A 1000 human genomes…and some mycoplasma too

Posted by Biome on 14th May 2014 - 0 Comments


The revolution in rapid and cost-effective, high-throughput sequencing technologies have set a new trend in large-scale biomedical research. With such vast amounts of data being produced, the control of basic sequence quality downstream can present several challenges, with sequence contamination being one key area of concern. Mycoplasma are one of the most common contaminants of cell cultures. These minute bacteria lack cell walls and are particularly problematic due to difficulty in detecting their presence, even using light microscopes. But to what extent is contamination by mycoplasma corrupting downstream sequence databases? William Langdon, from the Department of Computer Science at University College London, UK, sought to address this question in his study in BioData Mining.
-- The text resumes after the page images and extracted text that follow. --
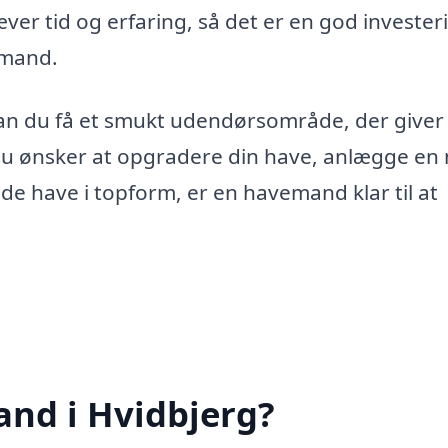
ver tid og erfaring, så det er en god invester
emand.
an du få et smukt udendørsområde, der giver
u ønsker at opgradere din have, anlægge en 
e have i topform, er en havemand klar til at
nd i Hvidbjerg?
Langdon analysed the 1000 Genomes Project database – a large, highly respected, international study that has made its data publically available to researchers worldwide and aims to produce a detailed catalogue of human DNA variation. By downloading and scanning a random sample of more than 50 billion DNA sequences from diverse data sources, and mapping them against published genomes, he found tens of thousands of sequences that may have come from mycoplasma contamination. While many matches were of low quality, NCBI BLAST searches confirmed that some high quality, low entropy sequences matched mycoplasma strains. Overall, these results suggested that at least seven percent of public data provided by the 1000 Genome Project may be contaminated with mycoplasma.

The results probably come as little surprise to those who are already aware of the troublesome mycoplasma in molecular biology laboratories. While presenting a cause for concern, cross-species contamination in single-species databases such as the 1000 Genomes Project is relatively easy to screen for as compared to contamination from other members of the same species. However, as ever-increasing amounts of genomic data become available in the public domain and in silico research in biology grows, Langdonā€™s study highlights the need for further independent studies into sequence contamination of large databases.